A tacoshi is one trillionth of one Monero and the smallest sub unit available. Where did the name tacoshi originate?

If Monero becomes widely adopted and its value grows dramatically can small Monero units be created? If smaller units are possible, would there creation require a hard fork or a soft fork?

  • Tacoshi was proposed not as the atomic unit of monero, but as the equivalent of satoshi for bitcoin (ie, 1e-8 monero), so equivalent to 10k piconero, or 10 nanonero.
    – user36303
    Sep 3, 2017 at 22:13
  • I have always referred to this unit as the: "St. Nick" in honor of Nicholas van Saberhagen.
    – dab
    Jan 31, 2019 at 22:37

2 Answers 2


The tacoshi was named after a Monero developer called TacoTime.

It would be possible to create units smaller than 0.000000000001 XMR but smaller atomic units would require a hard fork so that those smaller units would be recognized by all peers on the network.

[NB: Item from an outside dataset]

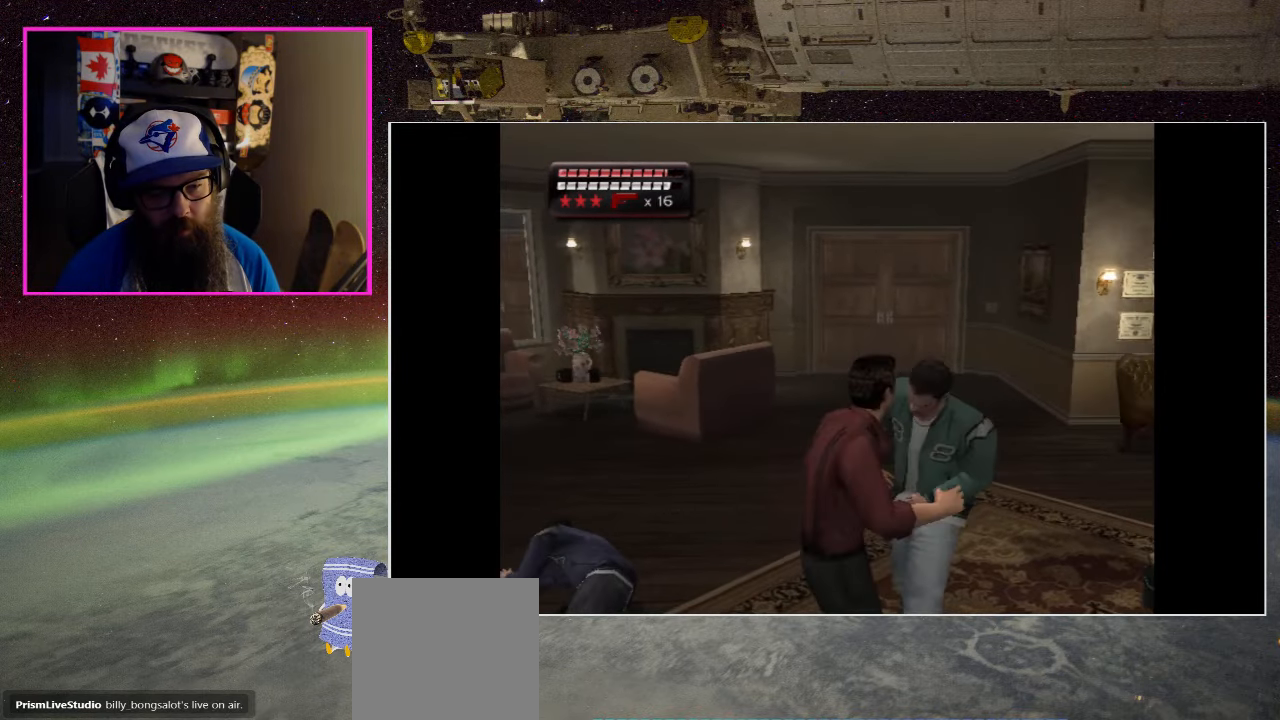
{"buttons": ["X"], "left_stick": "up", "right_stick": "center", "events": [[34, "X", "down"], [167, "X", "up"], [167, "left_stick", "up-right"], [250, "X", "down"], [350, "X", "up"], [434, "X", "down"], [434, "left_stick", "up"]]}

Even if prices rose dramatically the need for smaller units would remain uncertain without more information about current network activity, hash rates and transaction fees.

  • 11
    Just to give an idea about what "prices rose dramatically" would mean, consider that for the tacoshi to be an economically relevant unit of account, let's say $0.0001 (one-hundredth of a penny USD), the price of 1 XMR would be worth $100M. Since XMR is currently just under $2, that would be a price increase of about 50000000X. Probably not something to worry about for quite some time...
    – jwinterm
    Jul 27, 2016 at 1:40
  • 4
    I think I could deal with that problem.
    – user36303
    Jul 28, 2016 at 15:32

I'm sure the term tacoshi will continue to be used interchangeably, but the official term of piconero was recently merged into the source code.